(AP Photo/Alex Brandon)

For a player said to be competing to be the Nationals’ starting second baseman, Danny Espinosa spent a lot time during the team’s first full-squad workout playing shortstop.

In the Nationals’ first portion of practice, a rundown of plays to defend bunts, Espinosa played shortstop for the majority of the drill. When the Nationals took groundballs, Espinosa lined up next to Ian Desmond at shortstop and stayed there.

Espinosa had been entrenched as the Nationals’ starting second baseman coming into last year. And then he played through a misdiagnosed broken wrist, endured a wicked slump and got shipped to Class AAA Syracuse. The Nationals have told Espinosa he will be able to compete for his old position. But on Day 1, they also prepared him for a utility role.

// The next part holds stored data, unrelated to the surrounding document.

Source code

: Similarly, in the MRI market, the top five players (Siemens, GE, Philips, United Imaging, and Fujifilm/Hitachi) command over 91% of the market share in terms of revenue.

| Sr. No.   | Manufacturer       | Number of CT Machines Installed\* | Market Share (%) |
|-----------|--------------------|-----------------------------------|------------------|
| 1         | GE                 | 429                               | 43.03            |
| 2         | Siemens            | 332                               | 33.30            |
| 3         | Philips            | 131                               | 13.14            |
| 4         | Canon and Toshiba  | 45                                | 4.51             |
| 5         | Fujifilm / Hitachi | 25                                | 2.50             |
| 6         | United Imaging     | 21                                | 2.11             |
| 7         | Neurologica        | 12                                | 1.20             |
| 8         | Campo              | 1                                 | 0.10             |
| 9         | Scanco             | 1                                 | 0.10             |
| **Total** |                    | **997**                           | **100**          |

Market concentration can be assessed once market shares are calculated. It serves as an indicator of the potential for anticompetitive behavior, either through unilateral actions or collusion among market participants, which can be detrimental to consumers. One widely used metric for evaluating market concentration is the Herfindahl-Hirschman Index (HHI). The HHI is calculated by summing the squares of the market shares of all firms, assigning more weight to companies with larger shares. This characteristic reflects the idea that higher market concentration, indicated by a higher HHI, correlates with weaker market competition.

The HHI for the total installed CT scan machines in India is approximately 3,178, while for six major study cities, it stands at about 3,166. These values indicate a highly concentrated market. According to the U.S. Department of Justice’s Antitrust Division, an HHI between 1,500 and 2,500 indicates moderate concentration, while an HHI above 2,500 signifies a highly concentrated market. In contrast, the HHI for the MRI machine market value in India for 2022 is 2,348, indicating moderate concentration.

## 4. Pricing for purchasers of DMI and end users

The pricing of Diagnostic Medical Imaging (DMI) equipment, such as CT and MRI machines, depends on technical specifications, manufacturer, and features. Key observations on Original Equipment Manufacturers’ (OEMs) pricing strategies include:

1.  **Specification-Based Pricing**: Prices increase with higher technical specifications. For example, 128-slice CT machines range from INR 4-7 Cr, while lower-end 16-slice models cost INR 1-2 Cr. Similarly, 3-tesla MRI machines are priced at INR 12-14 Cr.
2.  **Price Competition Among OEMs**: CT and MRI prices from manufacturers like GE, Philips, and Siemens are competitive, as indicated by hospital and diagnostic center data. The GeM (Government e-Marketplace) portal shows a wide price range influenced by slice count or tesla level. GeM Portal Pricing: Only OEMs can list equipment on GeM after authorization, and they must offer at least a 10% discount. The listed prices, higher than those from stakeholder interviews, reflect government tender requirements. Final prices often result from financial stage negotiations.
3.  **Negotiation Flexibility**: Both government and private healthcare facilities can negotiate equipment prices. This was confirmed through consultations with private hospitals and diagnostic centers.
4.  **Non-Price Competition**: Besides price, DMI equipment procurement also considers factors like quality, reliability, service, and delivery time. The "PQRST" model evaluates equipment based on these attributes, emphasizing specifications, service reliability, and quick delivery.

Manager Matt Williams said Espinosa will “flip-flop” between second base and shortstop throughout the spring. The Nationals want to prepare Espinosa to play short – his position in college and the minors – in case Desmond suffers an injury.

“You need somebody that can step in and play that position and play it effectively,” Williams said. “So he’ll work both places. But today he was at short mostly, and he’ll flip-flop back and forth. But he’s a guy that can certainly play it at a very high caliber so we want to make sure that he gets his work there as well.”

Espinosa’s ability at shortstop strengthens the case for why he will make the Nationals’ 25-man roster and for why it would be difficult for the Nationals to trade him. Behind Desmond, they have no one who comes close to Espinosa defensively at shortstop, one of the most important positions on the field.

“I love taking my groundballs at short,” Espinosa said. “It’s a fun place to take groundballs, because the plays are more challenging. You get to use your feet a little bit more. You work around the ball at different angles. I really enjoy it. They rhythm of the game is just so smooth at short. Everything is in front of you.”

Williams’s main priority for Espinosa this spring is getting him ample at-bats. The Nationals know he can play defense. If he has any chance to usurp Anthony Rendon at second base, he would have to earn it through improved hitting. In order to give Espinosa extra playing time, Williams will start him at both short and second once games begin.

“I’m sure it’s more of an insurance policy thing, to make sure I’m still ready to do it,” Espinosa said.

During practice, Espinosa offered a reminder of his skill at short. He may have the strongest infield arm on the team, Desmond included. Goaded by a silly question from (this) reporter, Espinosa said he hit 92 miles per hour the last time he threw in front of a radar gun, which was when he was 17 years old.

“If you work your feet right at shortstop – if you’re really, truly working your feet the right way – you let your feet and the legs do the work,” Espinosa said. “Your arm just gets the ball there easy.”